▶ Reto A:
Responda estas preguntas con base en el texto sobre el mundo novohispano:
(i) ¿En qué ámbitos se puede plantar el criollo?
(ii) ¿Qué nuevo pensamiento se introduce en ese momento?
(iii) ¿Frente a qué funge el imaginario como instrumento de defensa?
▶ Reto B: Copie del texto sobre el mundo novohispano el fragmento que va desde "Siendo sumamente esquemáticos, no" hasta "tremendo vivir cotidiano.", incluido este último.

▶ Texto del documento:
══════════════════════════════
Hablar del mundo novohispano es claramente excitante y caótico, ya entrados al siglo XVIII, ¿qué o quién es el novohispano? Es una pregunta difícil de contestar, sin embargo, es necesario hacer aproximaciones de este.
A este nivel de juego es casi imposible pensar en una homogeneidad completa en la aún llamada “Nueva España”, ¿son indios, criollos, mestizos? Hablando bajo términos numéricos podemos hablar de una gran y extensa población calificada como “mestiza”, es esta que para términos de mi definición presenta la más grande ambigüedad, son y no son, están y no están.
El indígena es el indio, el apartado, el aún visto como idólatra; el mestizo busca una posición es constantemente movible buscándola, rechaza, quizá el legado pasado, comerciantes o artesanos. El criollo es distinto, este se puede plantar en la aristocracia, en conventos, en colegios.
Siendo sumamente esquemáticos, no hay que olvidar la inmensa pluriculturalidad que se vive en el Virreinato. Es un momento de transición, de coyuntura, se van formando caracteres únicos de identidad.
Se forja en estos momentos una idea del nacionalismo, así como la introducción de nuevos pensamientos como lo es la Ilustración, se hayan avances científicos, retroalimentaciones artísticas y literarias y por su puesto un imaginario extenso e inagotable, reflejo claro de su tremendo vivir cotidiano.
De esta manera es posible que tras el fenómeno haya construcciones mentales, simbólicas, sistemas de representación que simulen o reflejen, quizá un miedo subjetivo de cada sociedad. El imaginario funge entonces como un instrumento de defensa frente a ese miedo de lo desconocido, y en consecuencia este regula los ámbitos sociales.
══════════════════════════════
▶ Datos mostrados:
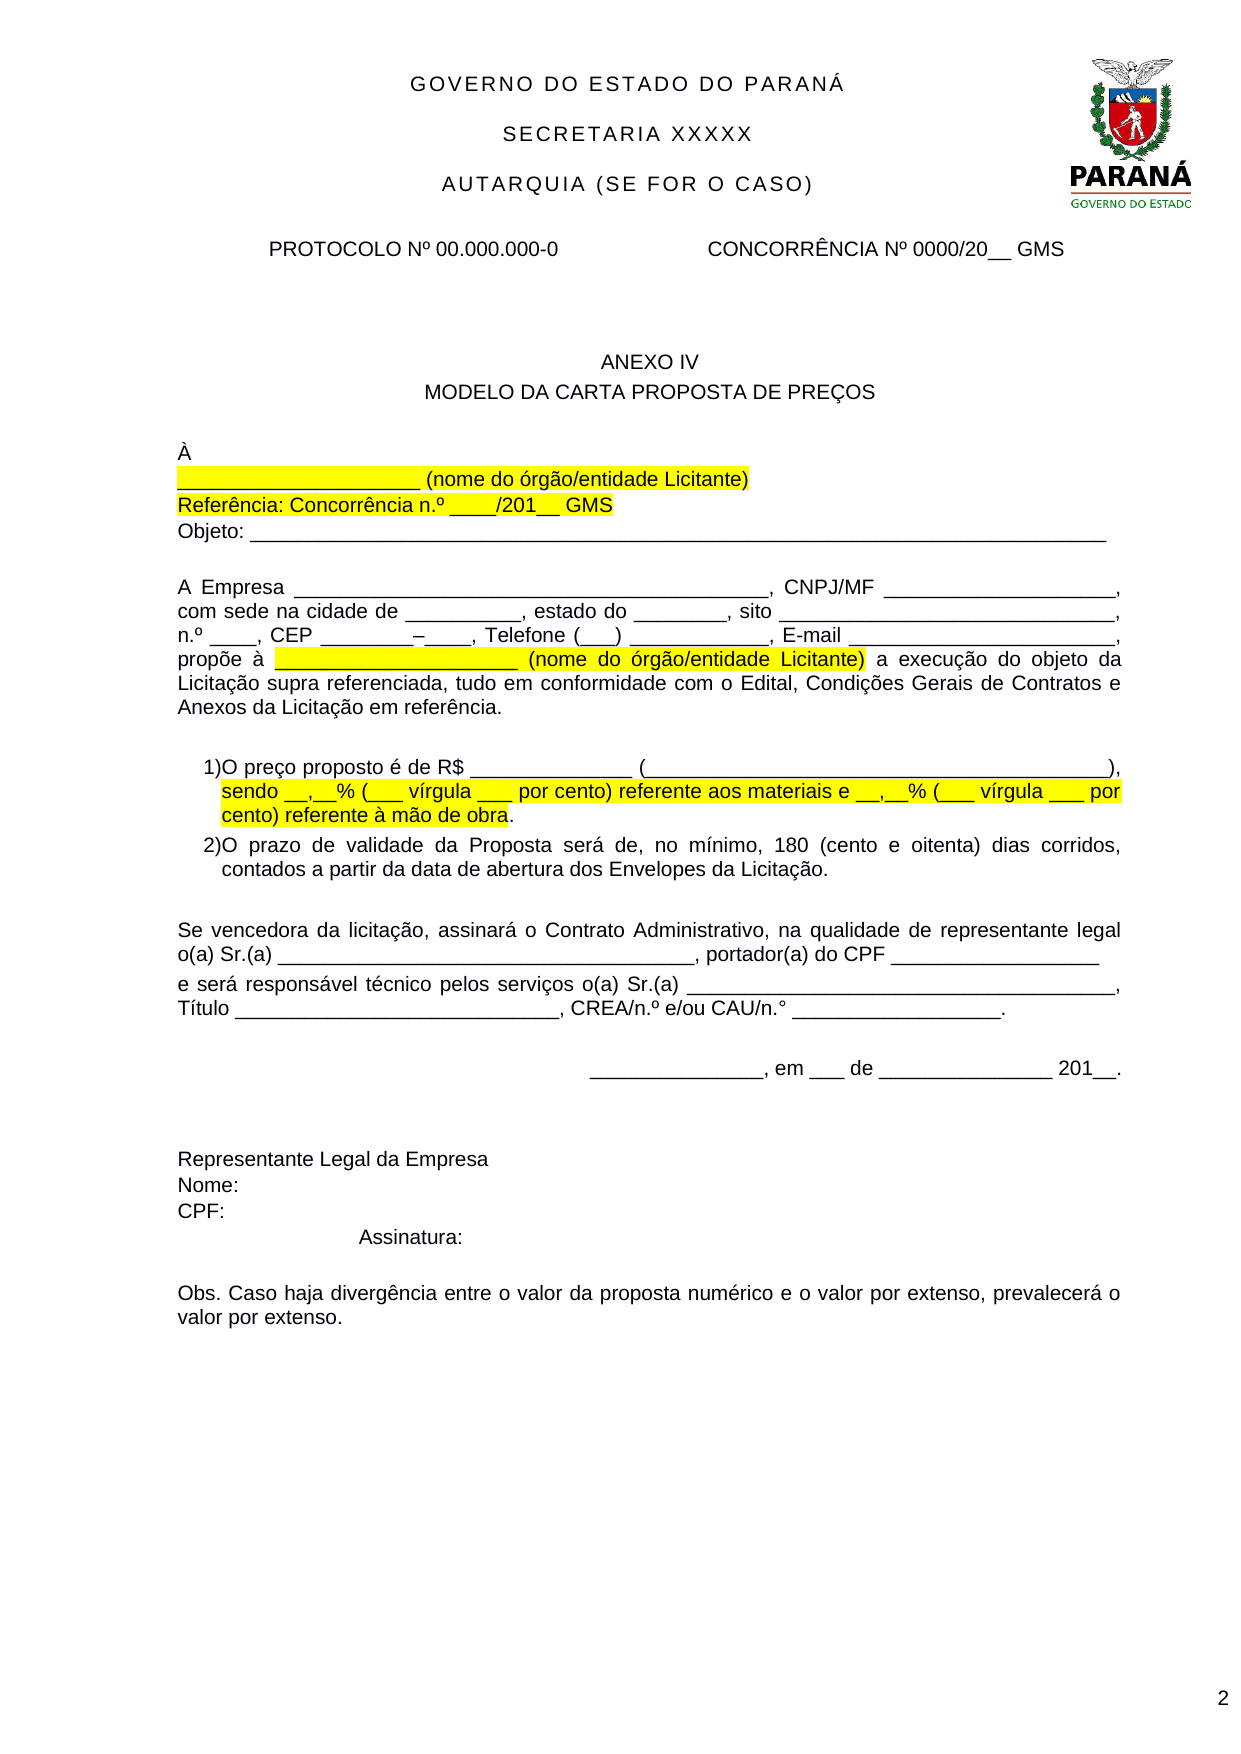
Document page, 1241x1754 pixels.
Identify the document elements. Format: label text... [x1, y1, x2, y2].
══════════════════════════════
▶ Resultado del ejercicio A:
(i) En la aristocracia, en conventos y en colegios.
(ii) La Ilustración.
(iii) Frente al miedo de lo desconocido.

▶ Resultado del ejercicio B:
Siendo sumamente esquemáticos, no hay que olvidar la inmensa pluriculturalidad que se vive en el Virreinato. Es un momento de transición, de coyuntura, se van formando caracteres únicos de identidad.
Se forja en estos momentos una idea del nacionalismo, así como la introducción de nuevos pensamientos como lo es la Ilustración, se hayan avances científicos, retroalimentaciones artísticas y literarias y por su puesto un imaginario extenso e inagotable, reflejo claro de su tremendo vivir cotidiano.